- Exercise prompt: Could you quote the listing verbatim, from its first line through the line containing "像が美人！子供は二人で現在"?

■ ■ ■

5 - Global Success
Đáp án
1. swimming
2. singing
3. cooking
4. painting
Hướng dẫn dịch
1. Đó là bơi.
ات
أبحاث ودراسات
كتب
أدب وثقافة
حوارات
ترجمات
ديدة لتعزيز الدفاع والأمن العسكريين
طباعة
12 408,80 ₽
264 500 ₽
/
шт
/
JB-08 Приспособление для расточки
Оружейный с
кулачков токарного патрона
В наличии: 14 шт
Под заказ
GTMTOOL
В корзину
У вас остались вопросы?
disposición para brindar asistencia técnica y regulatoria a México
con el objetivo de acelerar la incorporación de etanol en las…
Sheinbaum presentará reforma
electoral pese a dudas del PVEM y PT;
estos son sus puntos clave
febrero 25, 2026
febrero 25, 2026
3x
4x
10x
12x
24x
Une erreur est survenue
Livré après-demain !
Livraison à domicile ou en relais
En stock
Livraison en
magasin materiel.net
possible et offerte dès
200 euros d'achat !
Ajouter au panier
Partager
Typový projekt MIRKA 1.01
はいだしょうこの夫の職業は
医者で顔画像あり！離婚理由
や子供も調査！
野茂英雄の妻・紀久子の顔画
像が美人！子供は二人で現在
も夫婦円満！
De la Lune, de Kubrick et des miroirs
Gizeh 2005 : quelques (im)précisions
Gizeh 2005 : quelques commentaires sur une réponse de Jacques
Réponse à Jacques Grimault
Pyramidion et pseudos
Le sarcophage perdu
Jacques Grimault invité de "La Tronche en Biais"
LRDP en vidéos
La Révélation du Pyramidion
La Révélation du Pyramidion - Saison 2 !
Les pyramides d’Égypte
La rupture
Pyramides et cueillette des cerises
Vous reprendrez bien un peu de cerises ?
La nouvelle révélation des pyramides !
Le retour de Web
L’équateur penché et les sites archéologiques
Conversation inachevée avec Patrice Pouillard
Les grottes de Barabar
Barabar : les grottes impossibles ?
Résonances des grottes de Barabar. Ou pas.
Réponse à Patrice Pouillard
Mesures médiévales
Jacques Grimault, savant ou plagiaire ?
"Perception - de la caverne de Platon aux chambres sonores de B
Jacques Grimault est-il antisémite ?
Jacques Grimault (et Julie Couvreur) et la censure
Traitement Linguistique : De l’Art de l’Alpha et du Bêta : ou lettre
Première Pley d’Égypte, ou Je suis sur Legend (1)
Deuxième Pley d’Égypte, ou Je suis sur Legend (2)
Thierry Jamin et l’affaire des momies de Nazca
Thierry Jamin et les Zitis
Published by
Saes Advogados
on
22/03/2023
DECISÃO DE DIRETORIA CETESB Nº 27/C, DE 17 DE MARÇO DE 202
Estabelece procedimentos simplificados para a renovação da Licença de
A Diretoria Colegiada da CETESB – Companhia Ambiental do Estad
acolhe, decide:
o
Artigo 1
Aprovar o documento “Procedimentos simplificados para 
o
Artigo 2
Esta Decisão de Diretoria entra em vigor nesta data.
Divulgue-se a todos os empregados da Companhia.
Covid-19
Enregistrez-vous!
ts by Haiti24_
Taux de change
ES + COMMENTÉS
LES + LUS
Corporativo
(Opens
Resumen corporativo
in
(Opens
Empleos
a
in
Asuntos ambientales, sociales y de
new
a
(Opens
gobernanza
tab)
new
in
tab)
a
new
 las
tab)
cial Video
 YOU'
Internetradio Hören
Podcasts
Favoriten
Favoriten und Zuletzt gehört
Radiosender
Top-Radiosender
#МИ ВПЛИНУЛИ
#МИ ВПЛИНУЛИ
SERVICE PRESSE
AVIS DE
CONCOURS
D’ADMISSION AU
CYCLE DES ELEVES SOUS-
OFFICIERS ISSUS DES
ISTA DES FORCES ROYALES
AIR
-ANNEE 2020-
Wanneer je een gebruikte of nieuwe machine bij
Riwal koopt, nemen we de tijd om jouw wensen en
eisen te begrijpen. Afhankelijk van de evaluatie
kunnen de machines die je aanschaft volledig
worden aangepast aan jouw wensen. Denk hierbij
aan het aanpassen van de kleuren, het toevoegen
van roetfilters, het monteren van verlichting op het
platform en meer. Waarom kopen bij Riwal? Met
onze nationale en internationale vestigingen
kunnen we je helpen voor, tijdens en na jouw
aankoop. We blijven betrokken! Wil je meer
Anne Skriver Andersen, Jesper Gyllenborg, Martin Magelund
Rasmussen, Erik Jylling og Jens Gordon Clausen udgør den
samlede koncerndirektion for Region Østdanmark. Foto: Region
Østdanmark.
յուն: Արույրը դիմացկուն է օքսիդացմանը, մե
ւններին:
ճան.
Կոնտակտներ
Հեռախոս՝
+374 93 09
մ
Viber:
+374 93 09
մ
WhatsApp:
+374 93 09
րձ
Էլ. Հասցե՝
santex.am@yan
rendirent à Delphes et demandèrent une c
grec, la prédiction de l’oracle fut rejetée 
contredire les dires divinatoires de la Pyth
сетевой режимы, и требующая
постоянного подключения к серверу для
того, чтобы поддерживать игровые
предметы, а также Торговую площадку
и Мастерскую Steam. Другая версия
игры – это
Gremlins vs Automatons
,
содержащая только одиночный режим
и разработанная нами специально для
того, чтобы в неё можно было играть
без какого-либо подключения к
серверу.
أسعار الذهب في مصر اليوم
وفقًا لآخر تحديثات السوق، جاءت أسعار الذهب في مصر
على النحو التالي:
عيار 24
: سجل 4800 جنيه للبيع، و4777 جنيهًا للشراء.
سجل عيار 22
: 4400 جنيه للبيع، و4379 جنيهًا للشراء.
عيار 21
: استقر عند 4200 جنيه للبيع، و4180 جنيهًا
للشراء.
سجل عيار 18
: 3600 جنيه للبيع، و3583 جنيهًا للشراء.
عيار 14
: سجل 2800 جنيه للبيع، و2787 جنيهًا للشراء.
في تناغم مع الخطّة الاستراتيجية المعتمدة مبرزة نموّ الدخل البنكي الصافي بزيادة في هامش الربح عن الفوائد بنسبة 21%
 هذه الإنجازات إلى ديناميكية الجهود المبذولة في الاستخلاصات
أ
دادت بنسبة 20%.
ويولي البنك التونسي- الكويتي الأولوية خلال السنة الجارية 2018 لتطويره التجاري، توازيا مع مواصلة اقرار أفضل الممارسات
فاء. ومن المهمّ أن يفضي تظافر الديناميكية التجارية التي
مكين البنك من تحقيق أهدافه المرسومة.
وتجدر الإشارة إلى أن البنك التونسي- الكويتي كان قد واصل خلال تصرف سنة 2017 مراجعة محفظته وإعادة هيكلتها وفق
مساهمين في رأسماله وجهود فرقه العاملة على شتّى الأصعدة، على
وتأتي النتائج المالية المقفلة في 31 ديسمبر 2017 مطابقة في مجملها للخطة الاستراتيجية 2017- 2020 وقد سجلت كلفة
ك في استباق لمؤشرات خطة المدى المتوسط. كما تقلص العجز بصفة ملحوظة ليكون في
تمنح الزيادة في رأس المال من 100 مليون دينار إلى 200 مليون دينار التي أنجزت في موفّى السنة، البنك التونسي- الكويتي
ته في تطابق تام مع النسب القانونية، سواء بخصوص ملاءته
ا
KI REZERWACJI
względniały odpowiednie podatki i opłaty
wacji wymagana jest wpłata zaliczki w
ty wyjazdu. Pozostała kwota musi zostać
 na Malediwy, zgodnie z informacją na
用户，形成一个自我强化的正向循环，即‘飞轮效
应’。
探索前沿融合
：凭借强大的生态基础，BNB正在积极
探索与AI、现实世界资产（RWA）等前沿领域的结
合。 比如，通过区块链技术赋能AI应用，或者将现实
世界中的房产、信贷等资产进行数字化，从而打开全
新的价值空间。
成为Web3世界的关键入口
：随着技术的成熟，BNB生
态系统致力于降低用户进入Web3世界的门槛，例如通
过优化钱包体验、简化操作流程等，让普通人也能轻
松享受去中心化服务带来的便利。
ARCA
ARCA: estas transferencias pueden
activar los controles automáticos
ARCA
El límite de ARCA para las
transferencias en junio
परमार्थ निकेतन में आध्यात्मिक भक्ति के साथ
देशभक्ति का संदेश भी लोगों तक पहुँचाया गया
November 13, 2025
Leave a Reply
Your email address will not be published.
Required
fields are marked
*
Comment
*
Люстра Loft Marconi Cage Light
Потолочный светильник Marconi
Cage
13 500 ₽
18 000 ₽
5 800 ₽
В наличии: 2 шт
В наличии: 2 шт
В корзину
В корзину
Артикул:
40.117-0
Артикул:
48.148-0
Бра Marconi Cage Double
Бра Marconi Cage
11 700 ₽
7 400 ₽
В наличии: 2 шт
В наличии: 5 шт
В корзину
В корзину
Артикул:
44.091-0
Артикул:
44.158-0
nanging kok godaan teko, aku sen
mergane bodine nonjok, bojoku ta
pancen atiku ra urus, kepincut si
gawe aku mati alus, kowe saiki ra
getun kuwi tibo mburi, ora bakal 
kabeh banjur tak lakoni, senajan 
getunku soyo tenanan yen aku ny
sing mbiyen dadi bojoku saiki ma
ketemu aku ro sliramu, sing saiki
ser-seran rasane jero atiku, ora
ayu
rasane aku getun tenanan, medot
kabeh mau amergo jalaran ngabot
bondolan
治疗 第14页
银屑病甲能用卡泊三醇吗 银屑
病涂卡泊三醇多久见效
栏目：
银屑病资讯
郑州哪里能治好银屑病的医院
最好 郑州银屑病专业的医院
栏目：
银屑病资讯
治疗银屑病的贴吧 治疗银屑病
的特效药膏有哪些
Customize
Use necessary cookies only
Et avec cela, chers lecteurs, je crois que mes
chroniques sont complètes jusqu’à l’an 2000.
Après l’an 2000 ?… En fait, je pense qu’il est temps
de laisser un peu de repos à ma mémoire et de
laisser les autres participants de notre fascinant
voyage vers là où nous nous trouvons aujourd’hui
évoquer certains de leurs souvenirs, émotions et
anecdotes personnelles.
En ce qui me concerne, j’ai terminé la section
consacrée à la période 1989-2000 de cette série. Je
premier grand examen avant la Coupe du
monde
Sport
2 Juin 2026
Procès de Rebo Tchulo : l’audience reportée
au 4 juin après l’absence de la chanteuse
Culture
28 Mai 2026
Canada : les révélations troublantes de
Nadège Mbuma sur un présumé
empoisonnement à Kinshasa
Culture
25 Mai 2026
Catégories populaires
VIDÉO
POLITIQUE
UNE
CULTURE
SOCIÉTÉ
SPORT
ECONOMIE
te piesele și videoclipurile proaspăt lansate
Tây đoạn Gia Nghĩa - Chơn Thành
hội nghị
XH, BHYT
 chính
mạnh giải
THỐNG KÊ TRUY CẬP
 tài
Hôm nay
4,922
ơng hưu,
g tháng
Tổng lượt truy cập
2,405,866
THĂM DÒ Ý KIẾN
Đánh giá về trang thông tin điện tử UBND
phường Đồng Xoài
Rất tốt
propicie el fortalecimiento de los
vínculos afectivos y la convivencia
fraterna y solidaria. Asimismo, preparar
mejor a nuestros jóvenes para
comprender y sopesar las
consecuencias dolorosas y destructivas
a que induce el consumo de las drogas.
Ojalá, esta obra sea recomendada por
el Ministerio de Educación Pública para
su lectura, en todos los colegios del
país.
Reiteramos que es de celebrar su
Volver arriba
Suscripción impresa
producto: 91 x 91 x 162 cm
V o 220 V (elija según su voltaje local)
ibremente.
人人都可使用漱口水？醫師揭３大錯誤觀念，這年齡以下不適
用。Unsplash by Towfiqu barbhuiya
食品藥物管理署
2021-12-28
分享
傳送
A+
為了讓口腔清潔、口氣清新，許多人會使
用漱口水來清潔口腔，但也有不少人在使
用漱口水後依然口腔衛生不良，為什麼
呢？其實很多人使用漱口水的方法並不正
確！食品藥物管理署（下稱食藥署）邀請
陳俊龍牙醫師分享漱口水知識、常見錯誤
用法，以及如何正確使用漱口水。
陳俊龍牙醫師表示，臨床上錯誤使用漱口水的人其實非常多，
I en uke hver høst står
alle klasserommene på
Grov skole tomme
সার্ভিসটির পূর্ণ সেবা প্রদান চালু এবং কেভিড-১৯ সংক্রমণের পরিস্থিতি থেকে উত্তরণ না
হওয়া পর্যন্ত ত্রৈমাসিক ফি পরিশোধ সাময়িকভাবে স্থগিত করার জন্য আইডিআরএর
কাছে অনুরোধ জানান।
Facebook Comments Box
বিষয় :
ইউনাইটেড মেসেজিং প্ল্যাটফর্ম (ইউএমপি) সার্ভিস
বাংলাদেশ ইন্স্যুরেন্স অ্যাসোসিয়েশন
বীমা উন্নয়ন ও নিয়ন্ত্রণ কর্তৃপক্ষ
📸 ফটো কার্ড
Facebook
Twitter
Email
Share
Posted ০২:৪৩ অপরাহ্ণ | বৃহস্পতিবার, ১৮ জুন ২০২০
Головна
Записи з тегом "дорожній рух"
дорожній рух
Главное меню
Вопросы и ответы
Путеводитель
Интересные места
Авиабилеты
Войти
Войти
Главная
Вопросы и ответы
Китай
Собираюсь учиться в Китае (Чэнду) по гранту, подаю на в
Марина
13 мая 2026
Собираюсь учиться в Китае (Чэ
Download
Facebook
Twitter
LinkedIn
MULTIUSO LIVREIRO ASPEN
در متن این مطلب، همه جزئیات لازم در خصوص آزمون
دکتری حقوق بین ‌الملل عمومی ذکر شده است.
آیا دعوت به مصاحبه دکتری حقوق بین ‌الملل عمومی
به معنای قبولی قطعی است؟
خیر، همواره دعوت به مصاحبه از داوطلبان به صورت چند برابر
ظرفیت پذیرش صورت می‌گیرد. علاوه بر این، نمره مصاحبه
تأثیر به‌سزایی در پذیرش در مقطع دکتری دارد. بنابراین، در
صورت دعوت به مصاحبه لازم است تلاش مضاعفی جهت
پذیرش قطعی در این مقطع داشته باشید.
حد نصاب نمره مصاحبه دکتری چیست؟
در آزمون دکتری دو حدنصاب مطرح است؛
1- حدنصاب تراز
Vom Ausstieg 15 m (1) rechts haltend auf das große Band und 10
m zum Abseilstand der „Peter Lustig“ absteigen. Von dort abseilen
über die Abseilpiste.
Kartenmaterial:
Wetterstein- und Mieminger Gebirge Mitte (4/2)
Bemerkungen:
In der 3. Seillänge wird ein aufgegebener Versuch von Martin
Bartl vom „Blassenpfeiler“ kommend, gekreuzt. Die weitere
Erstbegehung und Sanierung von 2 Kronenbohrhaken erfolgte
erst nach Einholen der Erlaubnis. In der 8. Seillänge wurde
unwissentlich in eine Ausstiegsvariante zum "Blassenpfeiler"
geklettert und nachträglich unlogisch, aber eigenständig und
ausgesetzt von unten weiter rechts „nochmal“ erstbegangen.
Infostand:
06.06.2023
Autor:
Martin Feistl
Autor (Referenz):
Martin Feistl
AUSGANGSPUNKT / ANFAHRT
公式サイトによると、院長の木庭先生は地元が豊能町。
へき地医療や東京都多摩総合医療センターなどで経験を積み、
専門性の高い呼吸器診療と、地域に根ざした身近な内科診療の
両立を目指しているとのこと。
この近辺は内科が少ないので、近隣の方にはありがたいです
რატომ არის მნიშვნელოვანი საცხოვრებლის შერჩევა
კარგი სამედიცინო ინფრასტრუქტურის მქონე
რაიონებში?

■ ■ ■

- Response:
5 - Global Success
Đáp án
1. swimming
2. singing
3. cooking
4. painting
Hướng dẫn dịch
1. Đó là bơi.
ات
أبحاث ودراسات
كتب
أدب وثقافة
حوارات
ترجمات
ديدة لتعزيز الدفاع والأمن العسكريين
طباعة
12 408,80 ₽
264 500 ₽
/
шт
/
JB-08 Приспособление для расточки
Оружейный с
кулачков токарного патрона
В наличии: 14 шт
Под заказ
GTMTOOL
В корзину
У вас остались вопросы?
disposición para brindar asistencia técnica y regulatoria a México
con el objetivo de acelerar la incorporación de etanol en las…
Sheinbaum presentará reforma
electoral pese a dudas del PVEM y PT;
estos son sus puntos clave
febrero 25, 2026
febrero 25, 2026
3x
4x
10x
12x
24x
Une erreur est survenue
Livré après-demain !
Livraison à domicile ou en relais
En stock
Livraison en
magasin materiel.net
possible et offerte dès
200 euros d'achat !
Ajouter au panier
Partager
Typový projekt MIRKA 1.01
はいだしょうこの夫の職業は
医者で顔画像あり！離婚理由
や子供も調査！
野茂英雄の妻・紀久子の顔画
像が美人！子供は二人で現在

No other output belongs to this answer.